Training future priests is expensive

Diocese of Honolulu pleads for more money from faithful to help pay the $40,000 per year it costs to send prospective priests to St. Patrick's Seminary in Menlo Park

At the ordination Mass of Father William “Pila” Tulua, some of the Diocese of Honolulu’s seminarians pose with Bishop Larry Silva and vocations director Father Rheo Olfasa, who is to the left of the bishop. (HCH Photo)

Any parent who has saved or paid for a child’s higher education knows that learning doesn’t come cheap.

That remains the case for the Diocese of Honolulu to support its seminarians through the coursework and degrees that will make them Hawaii’s future priests.

It costs roughly $40,000 a year per seminarian during their four years of post-graduate theology study, according to Father Rheo Olfasa, the diocese’s vocations director. (By comparison, tuition, room and board for the University of Notre Dame is more than $60,000 a year).

Those seminarians who enter formation at the undergraduate college level are responsible for paying for their own bachelor’s degree tuition, though the diocese can loan the funds. Mount Angel Seminary costs $34,528 a year for tuition, room and board.
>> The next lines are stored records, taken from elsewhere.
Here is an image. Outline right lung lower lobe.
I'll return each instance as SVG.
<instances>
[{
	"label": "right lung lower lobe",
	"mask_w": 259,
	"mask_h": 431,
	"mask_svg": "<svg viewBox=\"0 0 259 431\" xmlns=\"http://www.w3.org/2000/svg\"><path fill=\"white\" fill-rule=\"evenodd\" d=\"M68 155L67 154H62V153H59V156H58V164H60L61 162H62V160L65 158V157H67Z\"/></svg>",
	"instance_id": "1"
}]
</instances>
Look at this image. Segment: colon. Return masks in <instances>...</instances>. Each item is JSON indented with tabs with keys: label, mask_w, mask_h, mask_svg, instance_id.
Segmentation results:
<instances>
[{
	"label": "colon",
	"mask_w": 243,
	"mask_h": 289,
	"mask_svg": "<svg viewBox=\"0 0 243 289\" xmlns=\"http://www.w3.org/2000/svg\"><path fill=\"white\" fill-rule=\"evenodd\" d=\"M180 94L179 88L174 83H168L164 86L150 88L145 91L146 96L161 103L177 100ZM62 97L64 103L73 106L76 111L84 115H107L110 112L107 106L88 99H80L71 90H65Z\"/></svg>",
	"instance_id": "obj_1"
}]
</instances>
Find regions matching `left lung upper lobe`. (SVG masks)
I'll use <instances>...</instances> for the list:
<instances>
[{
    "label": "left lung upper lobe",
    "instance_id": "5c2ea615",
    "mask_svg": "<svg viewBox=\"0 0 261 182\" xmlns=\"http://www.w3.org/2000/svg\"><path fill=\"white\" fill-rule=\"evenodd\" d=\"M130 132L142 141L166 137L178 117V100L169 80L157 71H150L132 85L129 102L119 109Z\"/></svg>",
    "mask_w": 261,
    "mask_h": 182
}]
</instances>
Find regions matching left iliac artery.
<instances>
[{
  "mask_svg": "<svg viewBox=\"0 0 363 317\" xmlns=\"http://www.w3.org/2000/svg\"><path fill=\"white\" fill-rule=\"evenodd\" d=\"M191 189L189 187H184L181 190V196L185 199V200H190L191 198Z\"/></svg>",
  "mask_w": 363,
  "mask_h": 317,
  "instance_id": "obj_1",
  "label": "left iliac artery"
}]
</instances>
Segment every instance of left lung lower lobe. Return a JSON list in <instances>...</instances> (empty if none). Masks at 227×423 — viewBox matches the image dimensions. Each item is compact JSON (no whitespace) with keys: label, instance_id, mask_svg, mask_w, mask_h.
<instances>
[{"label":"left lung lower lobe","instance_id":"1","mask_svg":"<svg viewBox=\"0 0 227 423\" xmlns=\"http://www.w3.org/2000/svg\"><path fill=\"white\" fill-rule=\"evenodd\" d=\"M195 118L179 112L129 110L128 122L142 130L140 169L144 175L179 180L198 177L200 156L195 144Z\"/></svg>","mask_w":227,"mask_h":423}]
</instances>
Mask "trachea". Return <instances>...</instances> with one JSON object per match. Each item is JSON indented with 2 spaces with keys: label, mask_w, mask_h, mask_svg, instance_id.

Those entering the seminary who already have a college degree have to take two years of pre-theology (philosophy), the cost of which the diocese covers.

With nine seminarians currently in their pre-theology or theology studies, that’s about $360,000 a year in tuition alone the diocese pays.

To help cover those costs, the Vocations Office holds an annual Seminarian Education Fund appeal, which aims to offset the cost of seminarian tuition.

This year’s seminarian second collection takes place July 21-22. The appeal amassed $135,000 in 2017-2018.

“That’s really the generosity of our parishioners,” said Lisa Sakamoto, the diocesan finance officer.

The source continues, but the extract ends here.